Whether through offline simulation or through the teach pendant, for years programming has been a robot’s primary weakness in the high-mix/low-volume world of metal fabrication. Teach pendant programming takes time, as does offline simulation. Some systems have used parametric programming, which scales a program to work with infinitely variable part sizes, but only around certain part dimensions.
But what if a robot could behave like a human welder, who can look at a part—any part—compare it with the drawing, make the appropriate adjustments, and commence welding? At this year’s FABTECH, which returned to Chicago’s McCormick Place in Chicago after a two-year Hiatus, Columbus, Ohio-based Path Robotics showed just how such a technology can work.
“Our goal is to break down the traditional barriers that a lot of manufacturers face when getting into robotics,” said Paul Boulware, director of applications engineering at Path.
The company’s technology allows fabricators to send a CAD file with weld annotations (showing the location and size of welds) to the robot. Using 3D vision, the robot “looks” at a tacked and fixtured part, compares it with the digital file, notes the differences (and there are always differences), adjusts, and commences welding.
“We’re effectively snapping those weld seams onto the actual weld topography of the part,” Boulware said.
What makes this possible goes back to the show’s common thread: innovative use of data, in this case CAD data married with 3D vision. And Path wasn’t the only company to showcase such technology.

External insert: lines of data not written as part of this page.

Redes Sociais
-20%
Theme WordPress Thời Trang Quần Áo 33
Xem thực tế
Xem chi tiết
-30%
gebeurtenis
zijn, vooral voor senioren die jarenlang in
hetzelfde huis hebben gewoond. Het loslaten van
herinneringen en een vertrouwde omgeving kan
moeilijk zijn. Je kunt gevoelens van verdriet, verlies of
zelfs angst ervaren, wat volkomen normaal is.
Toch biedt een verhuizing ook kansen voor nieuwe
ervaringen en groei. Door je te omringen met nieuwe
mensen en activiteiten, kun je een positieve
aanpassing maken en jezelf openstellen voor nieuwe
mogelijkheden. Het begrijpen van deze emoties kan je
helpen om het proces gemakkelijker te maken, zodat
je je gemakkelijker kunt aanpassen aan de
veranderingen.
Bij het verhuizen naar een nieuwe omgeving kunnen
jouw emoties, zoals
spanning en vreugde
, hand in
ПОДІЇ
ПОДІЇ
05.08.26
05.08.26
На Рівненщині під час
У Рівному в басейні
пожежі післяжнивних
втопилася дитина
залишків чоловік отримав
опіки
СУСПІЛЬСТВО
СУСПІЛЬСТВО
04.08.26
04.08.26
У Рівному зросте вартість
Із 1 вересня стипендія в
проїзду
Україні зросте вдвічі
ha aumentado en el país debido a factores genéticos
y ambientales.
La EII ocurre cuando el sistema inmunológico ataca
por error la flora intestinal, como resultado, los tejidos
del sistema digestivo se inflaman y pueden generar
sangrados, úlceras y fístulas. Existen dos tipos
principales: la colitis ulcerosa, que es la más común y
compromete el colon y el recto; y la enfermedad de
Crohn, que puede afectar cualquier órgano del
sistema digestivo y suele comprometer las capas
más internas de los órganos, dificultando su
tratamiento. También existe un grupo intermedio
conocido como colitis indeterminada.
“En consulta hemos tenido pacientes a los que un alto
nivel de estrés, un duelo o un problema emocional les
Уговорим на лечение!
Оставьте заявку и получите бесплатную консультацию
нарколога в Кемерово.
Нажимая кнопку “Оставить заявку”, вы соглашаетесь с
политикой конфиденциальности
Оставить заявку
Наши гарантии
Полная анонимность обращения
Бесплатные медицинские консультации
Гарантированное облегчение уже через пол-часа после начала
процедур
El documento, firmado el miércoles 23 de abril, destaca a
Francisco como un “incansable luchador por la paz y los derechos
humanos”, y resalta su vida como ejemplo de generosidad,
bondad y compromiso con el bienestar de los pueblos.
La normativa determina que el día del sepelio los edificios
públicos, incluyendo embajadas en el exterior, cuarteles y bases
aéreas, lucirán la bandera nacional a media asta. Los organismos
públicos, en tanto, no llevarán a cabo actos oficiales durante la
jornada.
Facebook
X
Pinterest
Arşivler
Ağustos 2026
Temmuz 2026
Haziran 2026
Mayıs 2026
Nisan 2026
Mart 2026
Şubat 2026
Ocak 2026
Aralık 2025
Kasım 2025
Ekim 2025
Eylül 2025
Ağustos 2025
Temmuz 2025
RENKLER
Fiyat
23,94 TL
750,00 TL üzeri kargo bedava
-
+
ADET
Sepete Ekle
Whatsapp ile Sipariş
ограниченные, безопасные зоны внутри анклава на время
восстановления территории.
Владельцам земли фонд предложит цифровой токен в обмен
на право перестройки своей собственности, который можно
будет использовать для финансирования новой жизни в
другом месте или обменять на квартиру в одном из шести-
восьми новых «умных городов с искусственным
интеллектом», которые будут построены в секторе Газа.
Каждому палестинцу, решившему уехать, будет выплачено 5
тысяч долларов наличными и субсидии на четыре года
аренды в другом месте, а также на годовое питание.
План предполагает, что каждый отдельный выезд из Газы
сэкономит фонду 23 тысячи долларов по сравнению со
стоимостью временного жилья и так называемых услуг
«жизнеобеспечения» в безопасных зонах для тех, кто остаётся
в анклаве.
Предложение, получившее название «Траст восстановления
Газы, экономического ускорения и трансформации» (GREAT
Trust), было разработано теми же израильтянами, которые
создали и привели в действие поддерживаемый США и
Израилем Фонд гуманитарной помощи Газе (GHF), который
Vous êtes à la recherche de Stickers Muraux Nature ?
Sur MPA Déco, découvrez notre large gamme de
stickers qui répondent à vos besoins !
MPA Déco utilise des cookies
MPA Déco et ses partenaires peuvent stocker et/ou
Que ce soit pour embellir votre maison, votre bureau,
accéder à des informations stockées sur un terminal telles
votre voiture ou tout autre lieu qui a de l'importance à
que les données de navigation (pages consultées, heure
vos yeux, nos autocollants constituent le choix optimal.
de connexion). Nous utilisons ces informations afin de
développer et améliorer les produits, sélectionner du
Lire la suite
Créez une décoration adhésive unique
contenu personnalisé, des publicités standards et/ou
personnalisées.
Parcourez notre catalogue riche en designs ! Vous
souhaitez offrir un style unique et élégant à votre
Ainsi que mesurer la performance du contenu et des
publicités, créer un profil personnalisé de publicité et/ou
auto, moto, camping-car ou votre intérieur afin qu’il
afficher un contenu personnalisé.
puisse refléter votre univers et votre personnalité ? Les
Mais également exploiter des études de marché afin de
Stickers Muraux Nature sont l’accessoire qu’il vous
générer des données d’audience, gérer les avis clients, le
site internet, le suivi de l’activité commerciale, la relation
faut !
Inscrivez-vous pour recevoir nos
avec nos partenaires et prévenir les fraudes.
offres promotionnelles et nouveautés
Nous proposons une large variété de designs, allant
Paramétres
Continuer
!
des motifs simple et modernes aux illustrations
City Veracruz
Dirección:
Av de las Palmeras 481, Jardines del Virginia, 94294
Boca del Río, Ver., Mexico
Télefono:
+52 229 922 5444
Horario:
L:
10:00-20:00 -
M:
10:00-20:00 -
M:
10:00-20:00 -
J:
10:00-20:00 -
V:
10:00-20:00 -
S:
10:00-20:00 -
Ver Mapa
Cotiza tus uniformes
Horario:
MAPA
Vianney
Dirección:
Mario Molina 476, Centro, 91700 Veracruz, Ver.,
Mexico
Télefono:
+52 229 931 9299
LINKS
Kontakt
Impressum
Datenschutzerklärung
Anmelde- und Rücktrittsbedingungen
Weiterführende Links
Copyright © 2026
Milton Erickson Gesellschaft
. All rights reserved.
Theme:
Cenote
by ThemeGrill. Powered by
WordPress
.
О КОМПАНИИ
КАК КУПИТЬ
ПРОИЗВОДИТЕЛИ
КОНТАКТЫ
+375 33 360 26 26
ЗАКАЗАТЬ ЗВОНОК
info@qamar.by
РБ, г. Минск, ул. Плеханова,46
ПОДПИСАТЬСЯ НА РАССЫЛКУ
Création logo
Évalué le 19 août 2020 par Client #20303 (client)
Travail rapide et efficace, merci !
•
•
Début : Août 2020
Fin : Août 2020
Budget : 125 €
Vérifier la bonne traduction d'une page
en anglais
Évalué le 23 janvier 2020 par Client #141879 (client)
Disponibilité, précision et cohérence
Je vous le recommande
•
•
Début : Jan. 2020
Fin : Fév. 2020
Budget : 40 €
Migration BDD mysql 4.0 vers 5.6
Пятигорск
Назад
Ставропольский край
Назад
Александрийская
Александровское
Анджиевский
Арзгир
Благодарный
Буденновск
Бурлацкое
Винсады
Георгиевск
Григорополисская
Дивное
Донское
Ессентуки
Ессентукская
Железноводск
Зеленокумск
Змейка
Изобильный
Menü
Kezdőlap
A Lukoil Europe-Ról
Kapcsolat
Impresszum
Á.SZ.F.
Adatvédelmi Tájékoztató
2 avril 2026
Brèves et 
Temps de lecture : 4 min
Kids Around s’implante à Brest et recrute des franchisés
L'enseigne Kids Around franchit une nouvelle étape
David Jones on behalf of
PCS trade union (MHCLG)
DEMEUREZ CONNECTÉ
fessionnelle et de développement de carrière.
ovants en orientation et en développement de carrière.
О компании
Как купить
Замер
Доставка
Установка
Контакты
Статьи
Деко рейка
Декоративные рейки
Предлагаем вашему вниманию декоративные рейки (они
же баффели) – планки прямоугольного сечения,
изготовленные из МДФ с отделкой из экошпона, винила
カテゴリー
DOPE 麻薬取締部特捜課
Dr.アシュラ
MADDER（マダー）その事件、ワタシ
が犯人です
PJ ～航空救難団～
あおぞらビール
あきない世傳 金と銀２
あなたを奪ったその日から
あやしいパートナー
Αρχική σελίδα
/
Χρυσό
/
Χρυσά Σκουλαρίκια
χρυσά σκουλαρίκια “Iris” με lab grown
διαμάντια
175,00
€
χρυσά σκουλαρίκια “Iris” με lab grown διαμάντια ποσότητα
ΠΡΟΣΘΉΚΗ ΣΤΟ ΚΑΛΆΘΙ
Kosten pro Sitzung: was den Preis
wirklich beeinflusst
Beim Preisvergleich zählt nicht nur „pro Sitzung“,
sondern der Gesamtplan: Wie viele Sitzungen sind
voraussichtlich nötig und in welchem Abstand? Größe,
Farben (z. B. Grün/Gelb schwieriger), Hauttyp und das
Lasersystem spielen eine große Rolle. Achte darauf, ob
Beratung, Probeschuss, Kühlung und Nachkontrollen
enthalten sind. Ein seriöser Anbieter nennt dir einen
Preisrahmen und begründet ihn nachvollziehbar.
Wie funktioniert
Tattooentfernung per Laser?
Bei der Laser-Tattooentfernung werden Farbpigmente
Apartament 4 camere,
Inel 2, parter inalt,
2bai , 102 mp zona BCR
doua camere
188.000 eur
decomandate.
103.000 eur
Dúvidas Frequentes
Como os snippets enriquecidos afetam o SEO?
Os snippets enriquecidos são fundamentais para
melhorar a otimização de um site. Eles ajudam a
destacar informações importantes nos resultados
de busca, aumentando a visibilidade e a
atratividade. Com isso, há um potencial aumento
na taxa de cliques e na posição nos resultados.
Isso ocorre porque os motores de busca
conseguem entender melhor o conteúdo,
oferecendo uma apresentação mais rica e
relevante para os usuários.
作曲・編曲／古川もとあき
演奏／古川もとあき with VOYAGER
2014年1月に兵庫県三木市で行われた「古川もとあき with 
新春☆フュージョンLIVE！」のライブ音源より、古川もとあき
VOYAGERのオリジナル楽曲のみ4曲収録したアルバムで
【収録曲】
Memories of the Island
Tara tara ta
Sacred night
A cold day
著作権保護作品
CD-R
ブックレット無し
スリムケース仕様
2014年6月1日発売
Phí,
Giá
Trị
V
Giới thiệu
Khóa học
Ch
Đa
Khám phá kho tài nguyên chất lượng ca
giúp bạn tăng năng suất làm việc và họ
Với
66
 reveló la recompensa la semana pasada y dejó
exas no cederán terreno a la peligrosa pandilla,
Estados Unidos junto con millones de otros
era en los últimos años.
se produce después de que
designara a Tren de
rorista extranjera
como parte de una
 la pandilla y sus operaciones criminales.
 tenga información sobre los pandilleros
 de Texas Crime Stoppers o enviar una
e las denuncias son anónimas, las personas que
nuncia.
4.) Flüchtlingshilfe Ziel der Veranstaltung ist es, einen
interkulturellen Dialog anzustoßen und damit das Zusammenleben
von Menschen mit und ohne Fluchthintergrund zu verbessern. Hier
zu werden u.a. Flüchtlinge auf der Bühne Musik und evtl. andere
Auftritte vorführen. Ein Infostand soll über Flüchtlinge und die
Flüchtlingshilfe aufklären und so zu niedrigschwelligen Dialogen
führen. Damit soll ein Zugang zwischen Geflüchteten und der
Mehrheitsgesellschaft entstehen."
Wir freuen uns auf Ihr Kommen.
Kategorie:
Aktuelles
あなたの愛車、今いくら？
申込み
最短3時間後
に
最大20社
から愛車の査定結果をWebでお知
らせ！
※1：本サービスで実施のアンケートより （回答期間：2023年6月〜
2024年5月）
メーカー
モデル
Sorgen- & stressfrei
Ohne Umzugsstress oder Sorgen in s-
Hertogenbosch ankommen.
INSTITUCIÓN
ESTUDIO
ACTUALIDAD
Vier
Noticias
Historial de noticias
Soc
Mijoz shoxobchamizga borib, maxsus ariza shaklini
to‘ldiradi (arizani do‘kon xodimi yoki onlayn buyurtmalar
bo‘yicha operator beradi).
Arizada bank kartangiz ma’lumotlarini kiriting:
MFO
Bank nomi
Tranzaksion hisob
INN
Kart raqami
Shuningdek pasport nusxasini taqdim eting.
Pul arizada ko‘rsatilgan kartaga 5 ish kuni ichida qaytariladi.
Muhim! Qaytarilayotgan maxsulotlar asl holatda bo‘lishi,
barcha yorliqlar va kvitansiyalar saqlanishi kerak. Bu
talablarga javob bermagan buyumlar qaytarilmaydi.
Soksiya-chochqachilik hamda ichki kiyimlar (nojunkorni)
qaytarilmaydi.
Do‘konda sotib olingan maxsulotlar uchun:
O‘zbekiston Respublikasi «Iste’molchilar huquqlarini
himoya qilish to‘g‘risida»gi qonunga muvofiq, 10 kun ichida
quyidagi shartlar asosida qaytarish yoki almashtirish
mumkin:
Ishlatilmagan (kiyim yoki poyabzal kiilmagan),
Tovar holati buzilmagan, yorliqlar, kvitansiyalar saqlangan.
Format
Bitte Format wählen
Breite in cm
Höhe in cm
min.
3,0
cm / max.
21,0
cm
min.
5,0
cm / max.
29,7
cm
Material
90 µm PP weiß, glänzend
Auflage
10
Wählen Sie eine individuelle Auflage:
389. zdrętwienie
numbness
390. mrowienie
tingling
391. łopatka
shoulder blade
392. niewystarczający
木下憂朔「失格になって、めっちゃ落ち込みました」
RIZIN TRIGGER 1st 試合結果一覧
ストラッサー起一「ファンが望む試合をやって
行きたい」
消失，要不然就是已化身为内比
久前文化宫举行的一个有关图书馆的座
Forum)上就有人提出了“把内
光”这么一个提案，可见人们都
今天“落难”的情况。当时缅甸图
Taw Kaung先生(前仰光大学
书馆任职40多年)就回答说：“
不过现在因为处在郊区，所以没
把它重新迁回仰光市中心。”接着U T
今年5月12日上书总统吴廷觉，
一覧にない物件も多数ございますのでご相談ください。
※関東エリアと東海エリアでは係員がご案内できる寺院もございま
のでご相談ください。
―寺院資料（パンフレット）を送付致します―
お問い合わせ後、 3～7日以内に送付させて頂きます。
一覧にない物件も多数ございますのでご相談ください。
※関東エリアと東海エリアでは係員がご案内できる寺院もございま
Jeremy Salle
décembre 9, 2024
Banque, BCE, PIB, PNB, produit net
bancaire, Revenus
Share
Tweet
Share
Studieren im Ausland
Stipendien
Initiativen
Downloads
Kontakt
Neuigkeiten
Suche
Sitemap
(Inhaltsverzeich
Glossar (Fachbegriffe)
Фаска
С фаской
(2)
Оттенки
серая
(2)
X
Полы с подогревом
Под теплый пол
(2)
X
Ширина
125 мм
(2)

For instance, Omnirobotic, Laval, Que., exhibited its self-learning robot that, for powder coating applications, does not make use of any CAD model. Instead, the system’s vision “sees” the part in front of it and, based on a set of parameters, uses an artificial intelligence (AI) engine to determine the best way to paint it. At the show, the company showcased a new, simplified way to establish a set of behaviors that the AI engine works off of to establish the best program for every part the robot encounters.
“It’s not offline programming,” said Omnirobotic founder/CEO Francois Simard. “We’re describing how [the system] should make the toolpath, without you having to do it every time.”
Simard added that the company has other applications in shot peening and sandblasting and is now conducting R&D for AI-based weld programming. For welding, the system would need part parameters, just as a welder needs a drawing to determine the weld size, location, and technique to use. Regardless, the approach would aim for the same goal as the company’s current powder coating applications: to eliminate the need for manual programming and tear down the barriers to automation even for the most high-mix operations.